David and I were spending our usual Sunday morning together--which starts at the iHop Pancake House and moves on to mass at St. Ignatius--when he began to look around at all the people in the restaurant. His eyes began to glisten as he canvassed the various scenes of people. I asked him what he was thinking about. He looked at me with a look on his face that was deeply contemplative, with tears welling in his eyes. He pointed to the crowd of people in the restaurant, bottom lip quivering, and said:

"It's so nice to be alive...and to like people." 

One thing that has been incredibly difficult to accept of David's condition is the way his speech has been so severely limited, and his thoughts truncated. Words rarely come, and when they do, they are often one-word replies. David spent the bulk of his life inspiring others by the words he spoke, and I was fortunate to be the recipient of his words and feelings because of our long life together. In those few words, there was an undeniable echo of many conversations we have had in the past, and I can sometimes piece together what he means when the words he speaks are so few. The look on his face when he made this statement was genuine with a raw emotion that spoke volumes. 

David woke each morning with a fresh awareness of the gift that another day brings.  He enjoyed solitude in the mornings, and had a routine of reading the daily Mass Missal and reflecting on the teachings. His work with people with AIDS for over ten years gave him a deeper appreciation for life than most have, and impressed on him the gift that being alive brings. Life is a temporary condition, and the importance of appreciating it every day was not lost on him.  

Given his vocation, people were also the centerpiece of his daily activities. They came to him with their joys and sorrows, and his gentle presence was a comfort to thousands of people over his 40+ year career.
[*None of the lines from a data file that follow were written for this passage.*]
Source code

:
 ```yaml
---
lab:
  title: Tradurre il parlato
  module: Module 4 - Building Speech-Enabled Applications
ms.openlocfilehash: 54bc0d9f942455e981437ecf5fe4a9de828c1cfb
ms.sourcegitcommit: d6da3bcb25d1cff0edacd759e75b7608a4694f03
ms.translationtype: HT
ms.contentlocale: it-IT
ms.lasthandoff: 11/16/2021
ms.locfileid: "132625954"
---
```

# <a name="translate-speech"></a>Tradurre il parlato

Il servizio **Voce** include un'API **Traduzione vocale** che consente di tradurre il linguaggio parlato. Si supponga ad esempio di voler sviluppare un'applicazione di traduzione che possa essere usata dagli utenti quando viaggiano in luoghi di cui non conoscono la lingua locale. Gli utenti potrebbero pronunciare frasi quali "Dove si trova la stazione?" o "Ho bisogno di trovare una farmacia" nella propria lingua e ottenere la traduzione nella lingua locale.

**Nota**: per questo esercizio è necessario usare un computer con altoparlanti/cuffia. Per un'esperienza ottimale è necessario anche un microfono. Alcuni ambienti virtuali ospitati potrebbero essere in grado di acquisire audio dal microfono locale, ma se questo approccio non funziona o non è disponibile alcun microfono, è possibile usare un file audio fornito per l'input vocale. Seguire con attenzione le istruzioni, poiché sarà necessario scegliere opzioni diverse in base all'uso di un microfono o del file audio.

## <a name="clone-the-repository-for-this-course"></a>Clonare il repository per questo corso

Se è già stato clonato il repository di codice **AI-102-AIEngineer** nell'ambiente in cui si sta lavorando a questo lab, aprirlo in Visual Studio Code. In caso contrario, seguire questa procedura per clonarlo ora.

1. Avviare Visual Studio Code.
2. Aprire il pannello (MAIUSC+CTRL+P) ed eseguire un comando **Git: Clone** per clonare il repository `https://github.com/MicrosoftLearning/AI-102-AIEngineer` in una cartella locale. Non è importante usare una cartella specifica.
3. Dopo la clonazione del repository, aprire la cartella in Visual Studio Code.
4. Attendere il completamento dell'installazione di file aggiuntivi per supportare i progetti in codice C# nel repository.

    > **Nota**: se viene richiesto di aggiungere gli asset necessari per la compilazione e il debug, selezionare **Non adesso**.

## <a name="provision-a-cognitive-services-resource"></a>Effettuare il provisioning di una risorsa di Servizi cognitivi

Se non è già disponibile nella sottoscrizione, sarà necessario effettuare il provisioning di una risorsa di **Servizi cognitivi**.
His relationships were paramount to his experience of life, and the older and more experienced he became, the more profoundly he believed that people should not be alone in life, that having others in our lives adds a rich dimension that is unsurpassed by anything else life can offer. 
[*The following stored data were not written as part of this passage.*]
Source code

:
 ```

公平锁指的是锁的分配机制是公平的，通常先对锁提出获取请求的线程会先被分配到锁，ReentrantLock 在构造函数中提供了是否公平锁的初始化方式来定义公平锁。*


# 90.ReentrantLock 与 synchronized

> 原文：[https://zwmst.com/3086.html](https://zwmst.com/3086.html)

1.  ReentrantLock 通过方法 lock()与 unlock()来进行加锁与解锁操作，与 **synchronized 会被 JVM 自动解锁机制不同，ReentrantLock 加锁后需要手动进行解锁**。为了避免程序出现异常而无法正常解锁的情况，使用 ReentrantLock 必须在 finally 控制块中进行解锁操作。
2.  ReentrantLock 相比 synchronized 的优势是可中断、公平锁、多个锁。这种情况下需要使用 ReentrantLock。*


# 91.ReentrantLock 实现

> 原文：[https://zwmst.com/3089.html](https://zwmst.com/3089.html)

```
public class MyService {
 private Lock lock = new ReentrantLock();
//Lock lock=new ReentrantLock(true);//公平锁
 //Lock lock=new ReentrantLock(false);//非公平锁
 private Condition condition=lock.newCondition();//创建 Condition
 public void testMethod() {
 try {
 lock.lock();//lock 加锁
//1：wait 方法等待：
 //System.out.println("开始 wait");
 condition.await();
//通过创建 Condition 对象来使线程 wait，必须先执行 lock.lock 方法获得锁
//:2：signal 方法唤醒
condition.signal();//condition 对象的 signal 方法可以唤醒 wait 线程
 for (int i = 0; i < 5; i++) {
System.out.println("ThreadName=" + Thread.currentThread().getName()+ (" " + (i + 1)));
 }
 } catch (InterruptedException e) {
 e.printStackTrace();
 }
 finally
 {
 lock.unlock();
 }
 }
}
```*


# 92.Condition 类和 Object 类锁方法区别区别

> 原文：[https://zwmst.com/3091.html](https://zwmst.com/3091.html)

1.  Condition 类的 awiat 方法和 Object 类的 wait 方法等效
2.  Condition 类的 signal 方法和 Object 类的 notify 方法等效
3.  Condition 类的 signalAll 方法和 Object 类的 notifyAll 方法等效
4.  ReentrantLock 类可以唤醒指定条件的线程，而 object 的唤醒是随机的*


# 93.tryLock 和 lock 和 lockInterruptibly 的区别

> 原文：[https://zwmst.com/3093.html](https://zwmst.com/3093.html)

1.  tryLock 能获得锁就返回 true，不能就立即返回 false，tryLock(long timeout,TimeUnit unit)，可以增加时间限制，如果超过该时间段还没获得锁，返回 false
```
When David says "It's so nice to be alive...and to like people," the meaning is clear to me; even though he has lost so much--and I truly believe he knows this at some level--he can still appreciate the beauty of being alive. When we walk around the block, he looks around at the trees and the buildings and the people like he was seeing them for the first time. The care he receives from the good people at Gaffney House remind him that people are not only basically good, but indeed necessary. 

After he was initially diagnosed with Alzheimer's, he began to tell me and others that 

"I have a start of Alzheimer's in my life.
It's part of getting older.  But I believe we can be alive in new ways."

What David is saying, I believe, is that even with such a catastrophic loss, his joy for life remains, and his love for others persists. Even when he is unable to express it with words we can understand.